### CONSIGNE:
Écrivez la suite du texte sur le règlement des différends à l'OMC, en reprenant juste après sa dernière phrase.

======== EXTRAIT DU TEXTE

CONCLUSION

Le système de règlement des différends interétatiques organisé au sein de l’OMC par le Mémorandum a connu, dès sa création, un vif succès jusqu’à présent jamais démenti. En outre, et les Etats Membres, et les instances mémorandaires, ont immédiatement et régulièrement exploité et développé par la pratique les possibilités de juridictionnalisation du système de règlement offertes par le texte. Presque neuf ans après le premier différend soumis au système mémorandaire, la constatation unanime d’une juridictionnalisation dudit système peut être approfondie et dépassée pour aboutir à la catégorisation précise de ce système atypique. Quelque trois-cent affaires traitées ont pu constituer le corpus significatif d’une analyse cherchant à catégoriser le système mémorandaire. La dimension conséquente de ce corpus a pu fonder une problématique franche et justifier une réponse nette à la question qu’elle posait : le système de règlement des différends dans le cadre de l’OMC est une juridiction internationale.

================
======== INFORMATIONS

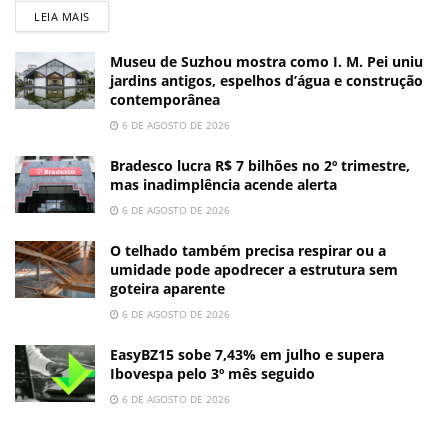
LEIA MAIS
Museu de Suzhou mostra como I. M. Pei uniu
jardins antigos, espelhos d’água e construção
contemporânea
6 DE AGOSTO DE 2026
Bradesco lucra R$ 7 bilhões no 2º trimestre,
mas inadimplência acende alerta
6 DE AGOSTO DE 2026
O telhado também precisa respirar ou a
umidade pode apodrecer a estrutura sem
goteira aparente
6 DE AGOSTO DE 2026
EasyBZ15 sobe 7,43% em julho e supera
Ibovespa pelo 3º mês seguido
6 DE AGOSTO DE 2026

================

### RÉPONSE:
Cette conclusion paraît déroutante car elle se heurte à un obstacle majeur qui est l’ORD : il est l’organe politique dont la présence centrale au sein du processus de règlement est rédhibitoire à l’affirmation d’une juridictionnalité ; et cette centralité marginalise et disperse les mécanismes de règlement, aboutissant à la seule constatation de juridictionnalités parcellaires. C’est d’ailleurs principalement cet obstacle qui a pu empêcher les observateurs de la juridictionnalisation de pousser leur analyse jusqu’à la consécration d’une juridiction. Cependant, cet obstacle apparent renforce et garantit paradoxalement cette juridictionnalité. D’une part, l’ORD constitue le point d’ancrage de l’ensemble des procédures mémorandaires de règlement. Il attribue donc cohésion, unité et rigueur au processus de règlement en assurant, par sa seule présence passive, l’effectif et bon déroulement du règlement jusqu’à son issue. D’autre part, par son pouvoir décisionnel lié, consécutif au mécanisme du consensus négatif, l’ORD confère à chaque décision de règlement pour chaque affaire traitée une légitimité, sans induire pour autant le blocage du processus. Cette légitimité est constamment renouvelée à l’identique, pour chaque différend tranché, assurant ainsi la viabilité du processus de règlement, alors que la seule légitimation politique donnée lors de la création du système de règlement aurait pu se dissoudre dans les contingences conjoncturelles et, surtout, dans les souverainetés étatiques. Enfin, la convergence des mécanismes mémorandaires vers l’ORD lui attribue le double statut d’observateur privilégié de la pratique du règlement et de diffuseur des informations et opinions. De la sorte, la dynamique politique constante est assurée ; elle est nécessaire à l’effectivité, l’efficacité et l’évolution positives d’un système mémorandaire de règlement des différends de nature interétatique.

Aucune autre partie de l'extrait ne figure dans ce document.